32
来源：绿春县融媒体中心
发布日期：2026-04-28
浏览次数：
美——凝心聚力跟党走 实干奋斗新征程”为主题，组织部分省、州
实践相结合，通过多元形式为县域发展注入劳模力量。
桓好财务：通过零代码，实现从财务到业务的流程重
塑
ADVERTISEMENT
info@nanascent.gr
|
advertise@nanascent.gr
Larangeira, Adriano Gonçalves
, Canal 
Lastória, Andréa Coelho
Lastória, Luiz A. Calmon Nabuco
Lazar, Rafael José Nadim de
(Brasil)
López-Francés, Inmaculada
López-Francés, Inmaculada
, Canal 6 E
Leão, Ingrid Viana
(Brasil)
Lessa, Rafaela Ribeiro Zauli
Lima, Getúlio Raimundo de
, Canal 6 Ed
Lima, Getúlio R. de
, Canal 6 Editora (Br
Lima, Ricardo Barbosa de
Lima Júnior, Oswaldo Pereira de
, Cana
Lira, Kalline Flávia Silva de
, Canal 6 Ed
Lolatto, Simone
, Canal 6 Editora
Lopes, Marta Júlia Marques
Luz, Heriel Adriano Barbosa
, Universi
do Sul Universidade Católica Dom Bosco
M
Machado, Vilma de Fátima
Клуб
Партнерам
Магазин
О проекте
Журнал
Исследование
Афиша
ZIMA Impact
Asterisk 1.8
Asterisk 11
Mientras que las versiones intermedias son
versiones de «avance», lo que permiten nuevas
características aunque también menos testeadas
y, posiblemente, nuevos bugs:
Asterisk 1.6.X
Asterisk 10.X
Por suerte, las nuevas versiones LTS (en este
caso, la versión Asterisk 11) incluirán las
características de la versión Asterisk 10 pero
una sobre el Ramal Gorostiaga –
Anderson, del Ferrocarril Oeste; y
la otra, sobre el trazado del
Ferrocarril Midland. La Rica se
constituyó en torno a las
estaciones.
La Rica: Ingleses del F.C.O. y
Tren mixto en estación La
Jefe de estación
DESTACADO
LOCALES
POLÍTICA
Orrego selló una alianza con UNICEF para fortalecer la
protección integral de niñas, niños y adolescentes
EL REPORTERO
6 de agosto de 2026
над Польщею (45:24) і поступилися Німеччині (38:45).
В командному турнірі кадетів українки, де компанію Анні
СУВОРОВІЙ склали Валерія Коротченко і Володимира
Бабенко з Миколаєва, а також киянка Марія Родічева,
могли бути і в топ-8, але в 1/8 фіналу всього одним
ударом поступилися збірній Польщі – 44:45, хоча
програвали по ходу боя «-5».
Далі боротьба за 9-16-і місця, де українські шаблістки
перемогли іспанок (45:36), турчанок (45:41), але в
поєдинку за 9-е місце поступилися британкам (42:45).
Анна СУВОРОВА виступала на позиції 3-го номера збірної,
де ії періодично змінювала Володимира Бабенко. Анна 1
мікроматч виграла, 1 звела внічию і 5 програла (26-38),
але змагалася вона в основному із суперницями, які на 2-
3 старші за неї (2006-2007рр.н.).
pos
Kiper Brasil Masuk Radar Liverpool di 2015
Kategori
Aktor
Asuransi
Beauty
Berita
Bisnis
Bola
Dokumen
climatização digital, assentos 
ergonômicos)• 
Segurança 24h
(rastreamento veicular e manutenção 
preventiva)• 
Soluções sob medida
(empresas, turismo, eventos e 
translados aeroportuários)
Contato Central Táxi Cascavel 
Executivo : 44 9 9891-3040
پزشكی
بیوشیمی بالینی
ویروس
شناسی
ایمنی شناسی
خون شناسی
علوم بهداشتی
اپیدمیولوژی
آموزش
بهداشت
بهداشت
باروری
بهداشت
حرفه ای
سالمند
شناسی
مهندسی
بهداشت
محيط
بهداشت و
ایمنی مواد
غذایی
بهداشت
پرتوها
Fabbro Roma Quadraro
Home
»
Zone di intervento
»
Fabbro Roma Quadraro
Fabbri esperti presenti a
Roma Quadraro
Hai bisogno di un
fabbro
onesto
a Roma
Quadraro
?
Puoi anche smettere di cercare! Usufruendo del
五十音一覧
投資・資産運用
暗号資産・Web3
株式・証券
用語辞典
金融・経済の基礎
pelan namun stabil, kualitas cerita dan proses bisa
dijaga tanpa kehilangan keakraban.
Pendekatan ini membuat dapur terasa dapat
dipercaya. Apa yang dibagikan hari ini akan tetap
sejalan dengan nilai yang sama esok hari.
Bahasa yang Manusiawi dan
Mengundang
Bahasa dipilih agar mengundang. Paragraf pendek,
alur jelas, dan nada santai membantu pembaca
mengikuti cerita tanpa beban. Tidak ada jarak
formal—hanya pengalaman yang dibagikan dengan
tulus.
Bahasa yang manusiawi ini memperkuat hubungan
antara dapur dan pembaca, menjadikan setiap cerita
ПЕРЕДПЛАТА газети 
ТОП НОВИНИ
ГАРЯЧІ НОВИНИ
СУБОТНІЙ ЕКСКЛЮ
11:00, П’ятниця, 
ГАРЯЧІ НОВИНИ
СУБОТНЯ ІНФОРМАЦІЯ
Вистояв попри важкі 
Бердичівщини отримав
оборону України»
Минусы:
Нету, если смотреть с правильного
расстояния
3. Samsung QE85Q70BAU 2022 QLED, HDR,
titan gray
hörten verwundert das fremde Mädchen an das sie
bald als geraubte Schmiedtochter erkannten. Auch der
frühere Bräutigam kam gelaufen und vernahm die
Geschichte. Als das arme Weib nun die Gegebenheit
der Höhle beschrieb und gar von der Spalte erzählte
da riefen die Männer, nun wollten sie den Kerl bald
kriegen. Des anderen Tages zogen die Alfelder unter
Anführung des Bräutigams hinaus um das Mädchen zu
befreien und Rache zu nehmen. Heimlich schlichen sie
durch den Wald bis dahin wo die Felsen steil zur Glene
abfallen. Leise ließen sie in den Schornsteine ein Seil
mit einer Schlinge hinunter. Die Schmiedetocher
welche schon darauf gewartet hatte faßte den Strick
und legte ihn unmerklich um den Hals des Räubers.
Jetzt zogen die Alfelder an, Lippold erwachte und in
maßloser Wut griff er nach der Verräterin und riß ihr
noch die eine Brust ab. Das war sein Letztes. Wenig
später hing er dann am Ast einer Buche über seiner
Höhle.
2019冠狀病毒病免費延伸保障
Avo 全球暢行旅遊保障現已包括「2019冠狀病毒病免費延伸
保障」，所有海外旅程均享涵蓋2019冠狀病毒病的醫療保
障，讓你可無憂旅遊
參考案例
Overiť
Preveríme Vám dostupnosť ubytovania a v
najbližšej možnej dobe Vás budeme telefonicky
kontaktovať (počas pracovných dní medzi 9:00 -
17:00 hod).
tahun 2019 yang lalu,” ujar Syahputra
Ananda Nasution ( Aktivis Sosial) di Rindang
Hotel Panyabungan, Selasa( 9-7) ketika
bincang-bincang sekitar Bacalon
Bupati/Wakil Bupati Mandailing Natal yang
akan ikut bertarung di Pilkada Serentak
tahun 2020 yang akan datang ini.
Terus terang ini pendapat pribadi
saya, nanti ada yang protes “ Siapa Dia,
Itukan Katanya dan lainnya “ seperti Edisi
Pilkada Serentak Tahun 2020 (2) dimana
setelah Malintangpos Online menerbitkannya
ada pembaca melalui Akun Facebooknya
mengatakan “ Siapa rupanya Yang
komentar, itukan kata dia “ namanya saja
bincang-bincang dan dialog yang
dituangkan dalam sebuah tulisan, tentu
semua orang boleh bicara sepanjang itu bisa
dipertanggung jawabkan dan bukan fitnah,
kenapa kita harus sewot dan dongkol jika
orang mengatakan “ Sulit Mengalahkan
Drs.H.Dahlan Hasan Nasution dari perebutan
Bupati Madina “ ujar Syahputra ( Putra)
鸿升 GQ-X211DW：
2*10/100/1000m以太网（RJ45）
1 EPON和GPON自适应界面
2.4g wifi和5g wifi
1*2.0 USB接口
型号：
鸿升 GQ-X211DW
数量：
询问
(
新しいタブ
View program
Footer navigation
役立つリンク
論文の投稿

====================

ASSIGNED TASK
Report how many lines of the listing above include the word "bald". Say nothing but the number.

REPLY TO THE EXERCISE
2